Content Marketing A Good Fit With The New Search Paradigm

What does all of this mean for content marketing? The good news, according to Ruth Burr, Inbound Marketing Lead at Moz, is that the new formula for gaining search visibility works well with a B2B content marketing strategy.

“Content is important because of how users consume it — that’s why it’s important to Google,” Burr said. “B2B firms should be thinking about how they can build a positive brand relationship with people by helping them learn; let customers know that you know what you’re talking about and can be trusted, that you’re the kind of business they want to have a relationship with.”

“Firms that make an effort to understand their buyers, and that create content that delivers a meaningful customer experience, will benefit by continuing to do what they’re already doing,” said Odden. “At its most basic level, best practices for modern SEO revolve around creating a good user experience with relevant information.”

HubSpot’s Eridon added: “I think SEO is a really weird term right now, because SEO is really just about content. If you’re talking about how to get your content in front of people, you’ve got to think about it more broadly than just how it will show up in search engines.”

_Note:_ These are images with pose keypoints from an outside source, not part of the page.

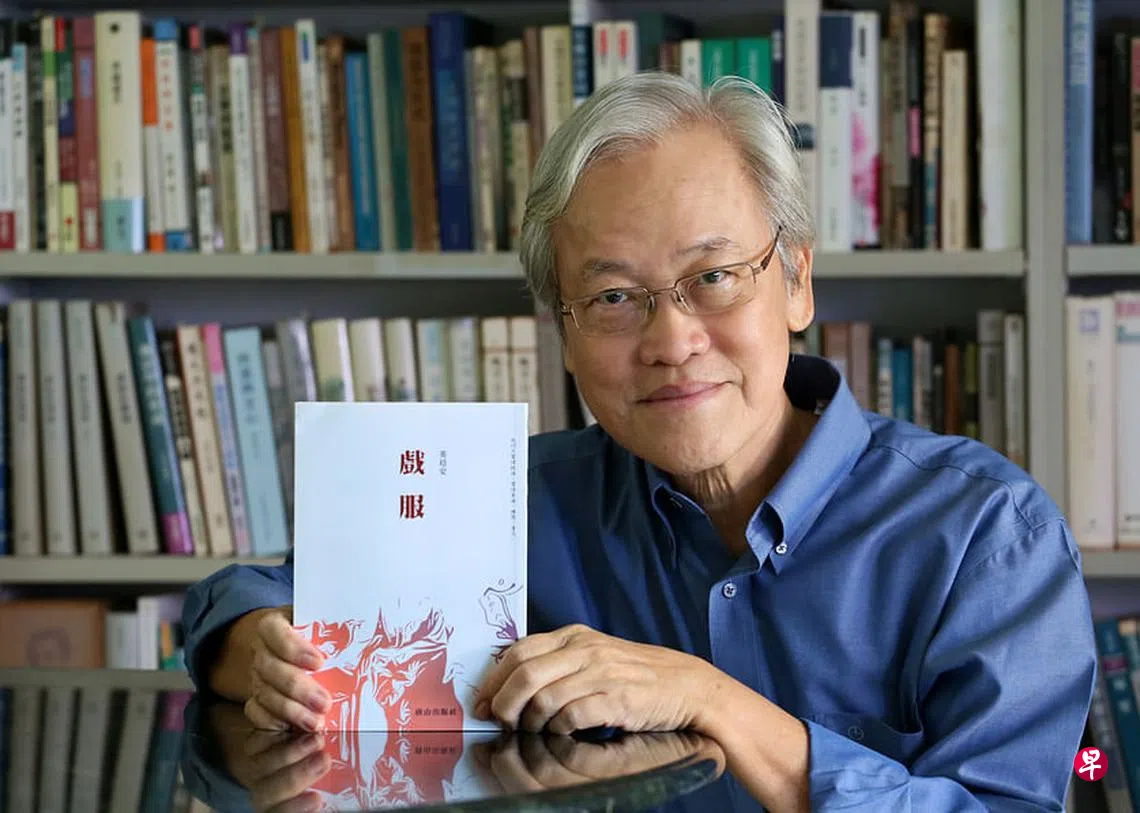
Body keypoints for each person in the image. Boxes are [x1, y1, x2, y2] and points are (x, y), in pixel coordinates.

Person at [181, 71, 1097, 812]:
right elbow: (251, 592)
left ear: (796, 281)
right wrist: (258, 648)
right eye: (615, 296)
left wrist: (710, 699)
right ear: (564, 330)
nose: (672, 340)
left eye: (715, 276)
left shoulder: (986, 536)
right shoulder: (511, 503)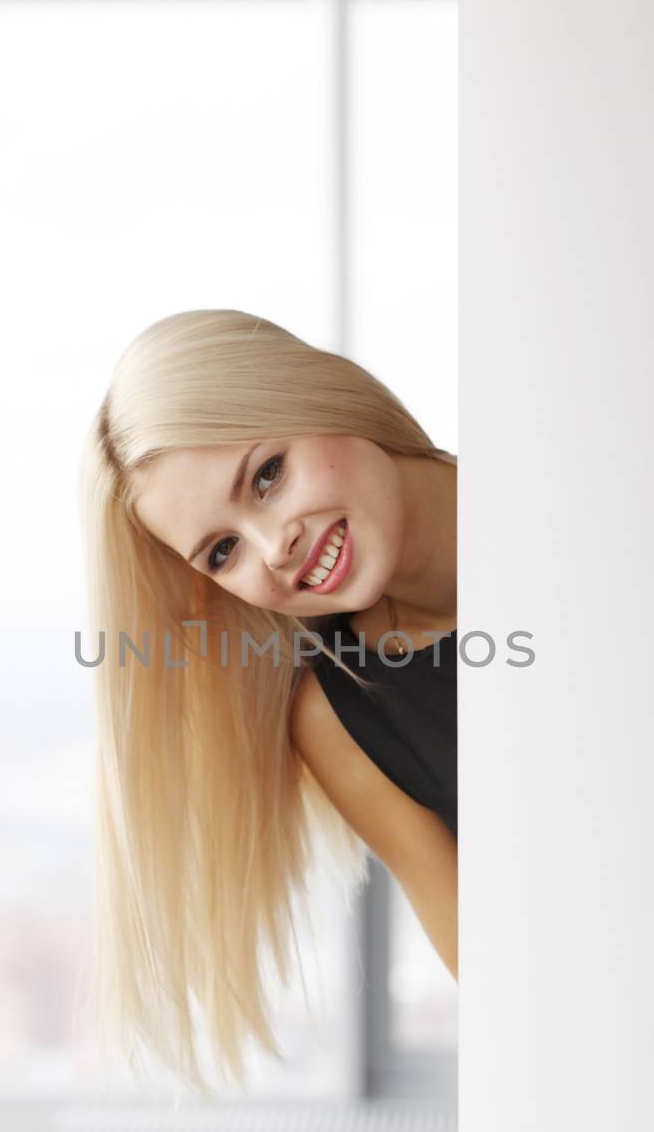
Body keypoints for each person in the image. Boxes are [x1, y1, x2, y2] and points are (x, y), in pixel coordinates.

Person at [79, 308, 457, 1090]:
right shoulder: (341, 720)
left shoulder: (584, 487)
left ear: (325, 394)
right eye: (222, 550)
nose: (272, 546)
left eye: (266, 475)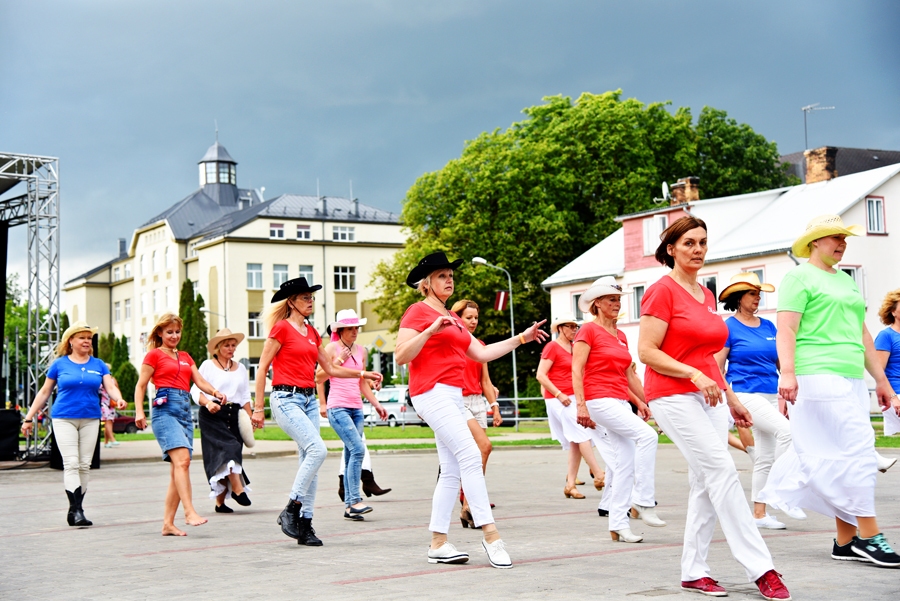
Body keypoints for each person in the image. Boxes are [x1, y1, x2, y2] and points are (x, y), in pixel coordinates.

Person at [637, 216, 791, 600]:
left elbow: (707, 356)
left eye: (703, 242)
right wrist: (693, 374)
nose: (698, 249)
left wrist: (732, 398)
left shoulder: (705, 294)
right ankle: (762, 567)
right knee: (721, 470)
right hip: (671, 395)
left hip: (709, 394)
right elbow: (647, 352)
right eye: (689, 243)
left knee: (705, 482)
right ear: (671, 249)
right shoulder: (661, 291)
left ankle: (693, 571)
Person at [760, 214, 900, 568]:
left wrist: (881, 383)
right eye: (834, 237)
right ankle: (869, 536)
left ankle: (845, 540)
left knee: (843, 455)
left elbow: (863, 334)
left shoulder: (847, 281)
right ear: (814, 242)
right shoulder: (798, 277)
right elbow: (787, 330)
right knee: (859, 452)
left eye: (844, 238)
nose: (841, 243)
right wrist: (787, 374)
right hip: (816, 375)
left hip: (851, 376)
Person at [395, 251, 547, 569]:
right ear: (426, 283)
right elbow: (400, 356)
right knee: (470, 453)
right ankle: (491, 535)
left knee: (451, 470)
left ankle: (438, 543)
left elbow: (481, 353)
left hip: (454, 396)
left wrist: (522, 338)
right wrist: (430, 330)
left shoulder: (455, 320)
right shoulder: (418, 312)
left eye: (450, 275)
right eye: (441, 275)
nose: (449, 279)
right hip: (429, 392)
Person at [252, 278, 383, 546]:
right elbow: (262, 368)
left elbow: (330, 370)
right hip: (285, 398)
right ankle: (291, 508)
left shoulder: (311, 333)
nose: (310, 301)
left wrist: (362, 373)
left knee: (309, 462)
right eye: (304, 297)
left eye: (311, 297)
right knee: (318, 450)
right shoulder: (280, 330)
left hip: (309, 399)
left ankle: (305, 524)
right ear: (291, 302)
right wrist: (257, 408)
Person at [572, 279, 664, 543]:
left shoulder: (621, 336)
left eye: (618, 299)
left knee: (624, 463)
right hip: (598, 400)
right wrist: (581, 405)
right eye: (611, 299)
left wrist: (648, 401)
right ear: (596, 304)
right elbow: (576, 369)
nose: (617, 303)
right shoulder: (587, 331)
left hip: (620, 400)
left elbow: (629, 377)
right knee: (648, 437)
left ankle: (618, 524)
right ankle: (644, 501)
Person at [714, 273, 806, 530]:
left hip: (768, 394)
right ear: (739, 298)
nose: (758, 298)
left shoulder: (768, 327)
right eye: (752, 294)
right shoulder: (728, 327)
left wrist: (785, 394)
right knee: (788, 433)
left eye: (759, 294)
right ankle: (780, 490)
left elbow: (781, 363)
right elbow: (717, 368)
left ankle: (759, 514)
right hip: (744, 394)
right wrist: (731, 402)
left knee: (765, 456)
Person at [21, 322, 127, 527]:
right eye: (82, 337)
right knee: (71, 462)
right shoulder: (60, 364)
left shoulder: (99, 364)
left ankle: (74, 510)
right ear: (71, 341)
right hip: (64, 418)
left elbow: (110, 386)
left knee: (85, 465)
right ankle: (78, 510)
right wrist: (29, 418)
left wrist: (119, 398)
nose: (87, 341)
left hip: (91, 418)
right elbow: (44, 392)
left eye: (89, 338)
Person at [134, 313, 226, 537]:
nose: (174, 336)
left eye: (177, 332)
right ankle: (189, 511)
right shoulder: (153, 355)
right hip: (165, 410)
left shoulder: (185, 356)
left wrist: (214, 392)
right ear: (160, 333)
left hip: (184, 411)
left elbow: (199, 381)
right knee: (183, 462)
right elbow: (141, 385)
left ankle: (167, 524)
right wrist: (139, 412)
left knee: (178, 468)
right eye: (169, 332)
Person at [319, 309, 388, 521]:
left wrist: (376, 404)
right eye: (350, 328)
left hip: (356, 408)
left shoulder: (361, 351)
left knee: (351, 454)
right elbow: (319, 376)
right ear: (339, 330)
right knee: (358, 449)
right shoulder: (331, 348)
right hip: (337, 407)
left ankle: (350, 507)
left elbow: (361, 382)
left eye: (357, 327)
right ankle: (355, 500)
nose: (355, 331)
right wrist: (338, 359)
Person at [535, 313, 606, 499]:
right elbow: (541, 375)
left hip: (575, 396)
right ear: (560, 328)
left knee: (576, 441)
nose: (574, 330)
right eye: (570, 326)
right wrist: (558, 394)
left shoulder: (576, 348)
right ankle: (598, 473)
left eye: (576, 327)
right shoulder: (552, 347)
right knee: (582, 433)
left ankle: (570, 485)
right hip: (558, 398)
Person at [450, 298, 501, 526]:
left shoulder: (479, 345)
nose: (473, 321)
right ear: (457, 317)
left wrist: (494, 407)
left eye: (475, 318)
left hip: (478, 401)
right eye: (468, 317)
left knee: (479, 453)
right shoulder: (452, 342)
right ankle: (470, 501)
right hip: (458, 401)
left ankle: (467, 504)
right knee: (483, 446)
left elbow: (486, 380)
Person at [191, 328, 253, 514]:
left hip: (234, 414)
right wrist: (208, 403)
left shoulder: (240, 368)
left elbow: (244, 395)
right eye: (226, 345)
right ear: (217, 348)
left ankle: (219, 503)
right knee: (230, 449)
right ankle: (238, 488)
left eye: (233, 345)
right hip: (212, 414)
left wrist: (251, 418)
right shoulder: (207, 366)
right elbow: (196, 390)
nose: (231, 348)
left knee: (225, 457)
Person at [315, 376, 392, 502]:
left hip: (354, 406)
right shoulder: (335, 356)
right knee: (357, 446)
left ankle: (348, 488)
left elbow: (359, 377)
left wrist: (372, 383)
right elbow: (320, 378)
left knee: (353, 447)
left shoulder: (358, 356)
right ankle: (363, 484)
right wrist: (323, 404)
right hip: (338, 407)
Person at [872, 288, 900, 473]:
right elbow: (878, 371)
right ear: (893, 310)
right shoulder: (886, 336)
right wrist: (893, 398)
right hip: (896, 391)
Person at [100, 371, 120, 448]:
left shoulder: (112, 379)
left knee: (110, 421)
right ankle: (112, 439)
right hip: (103, 402)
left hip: (111, 403)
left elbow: (116, 389)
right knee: (108, 420)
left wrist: (118, 399)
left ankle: (106, 442)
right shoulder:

According to Odden, the take-away message isn’t that SEO is an obsolete concept. Rather, he said, B2B marketers must learn to place SEO within the proper context.

“Companies that have SEO-led digital marketing efforts tend to look at content marketing as simply creating more pages, which is understandable for them because in their eyes more pages are more hooks in the water to attract traffic through search. That can be a bit of a rub because the quality isn’t always there in that scenario.”

On the other hand, he continued, “In organizations where content is driving, they’re not always considering search optimization as part of the big picture. Sometimes folks fall too far on the SEO technical side of things, or they fall too much on the pure content strategy side of things. When you use SEO principles in a content marketing strategy context, that is a very powerful combination.”

Eridon also emphasized the importance of taking a balanced approach that serves multiple goals. “I don’t want people to think that you’re going to ‘win’ at SEO by creating content around keywords,” she said. “You really win by creating content around topics and problems that your customers care about. However, if you’re focused enough, you’re inherently going to hit on keywords over and over again.”

Looking ahead, Eridon said Google will continue to develop more sophisticated ways to match its search results to real-world relevance. “Optimized content and SEO in general is really going to be focused on conversions and user experience,” she said. “The longer somebody stays on your web site, for example, would be a cue to Google that you’re useful . . . I think they’re going to take those kinds of signals into account more than they’re going to take into account basic things like keywords.”

Odded added: “There are lots of other interactions that search engines can capture and use to filter the best [search] answers. I think that’s the long play — companies understanding that they need to be the best answer. They need to earn it, but at the same tie they should be allocating resources to optimize their [content] effectiveness and efficiency.”